DOCUMENTO DE ORIGEM:
Olhar para o céu estrelado talvez tenha sido uma das primeiras atividades especulativas do ser humano. Afinal, o que são aqueles pontinhos luminosos brilhando acima de nossas cabeças? Construções e pinturas muito antigas, com mais de 30.000 anos, tentaram responder a esta pergunta, relacionando a rotação das estrelas no céu com o ciclo das estações na Terra. Estes pontinhos pouco a pouco foram ganhando forma inteligível.
Numa noite de Lua nova, com o céu limpo, podemos ver um total de 6 mil estrelas a olho nu; com uma luneta simples ou um binóculo, objeto extremamente atual, esse número cresce vertiginosamente, e com os telescópios mais modernos esta quantidade beira o infinito, bilhões de galáxias com bilhões de estrelas. Pois bem, como organizar tanta informação? Para fazer isso nós traçamos desenhos no céu com estes pontos brilhantes e recortamos o espaço celeste em regiões delimitadas.
Entretanto, das várias constelações, uma passou despercebida pelos observadores do hemisfério norte, uma muito pequena e singular, brilhante, mas perto demais do horizonte, foi ignorada e depois engolida por outra bem maior chamada de Centauro. Esta situação só mudou quando os primeiros colonizadores europeus começaram a contornar a costa da África e viram estrelas novas surgirem no céu noturno. Neste momento, algumas em particular chamaram a atenção, cinco pontinhos que formavam uma cruz. Estamos falando, é claro, da Constelação do Cruzeiro do Sul.

EXTRATO DE DADOS:
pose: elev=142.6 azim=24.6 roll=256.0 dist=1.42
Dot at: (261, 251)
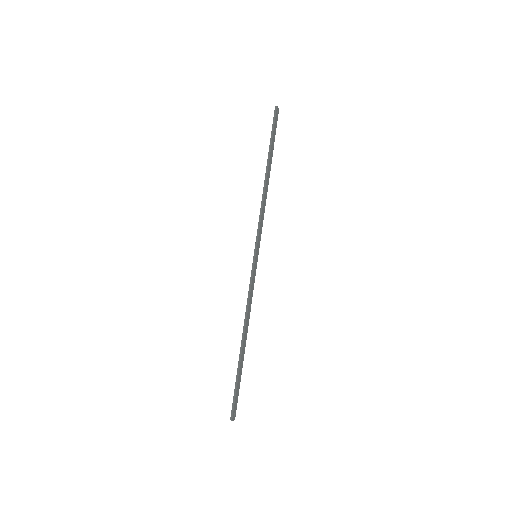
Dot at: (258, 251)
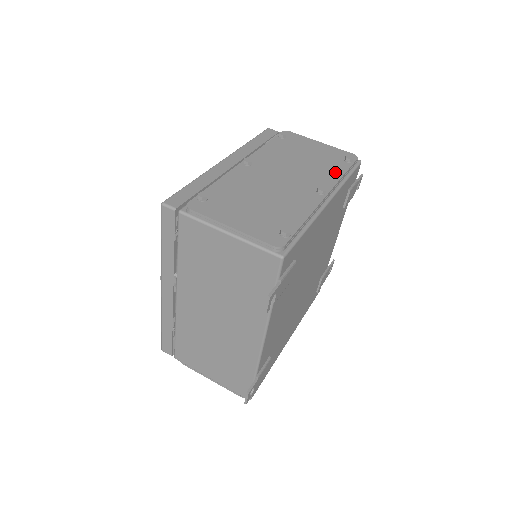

TAREFA PROPOSTA 1: No texto sobre o céu estrelado, quantas estrelas se podem ver a olho nu numa noite de Lua nova com o céu limpo?
TAREFA PROPOSTA 2: Transcreva do texto sobre o céu estrelado o trecho que começa em "Numa noite de" e termina em "em regiões delimitadas.", incluindo essas palavras.
TAREFA PROPOSTA 3: Enumere todos os instrumentos de observação do céu mencionados no texto sobre o céu estrelado.

SOLUÇÃO DO PROBLEMA 1: Um total de 6 mil estrelas.

SOLUÇÃO DO PROBLEMA 2:
Numa noite de Lua nova, com o céu limpo, podemos ver um total de 6 mil estrelas a olho nu; com uma luneta simples ou um binóculo, objeto extremamente atual, esse número cresce vertiginosamente, e com os telescópios mais modernos esta quantidade beira o infinito, bilhões de galáxias com bilhões de estrelas. Pois bem, como organizar tanta informação? Para fazer isso nós traçamos desenhos no céu com estes pontos brilhantes e recortamos o espaço celeste em regiões delimitadas.

SOLUÇÃO DO PROBLEMA 3:
- luneta simples
- binóculo
- telescópios mais modernos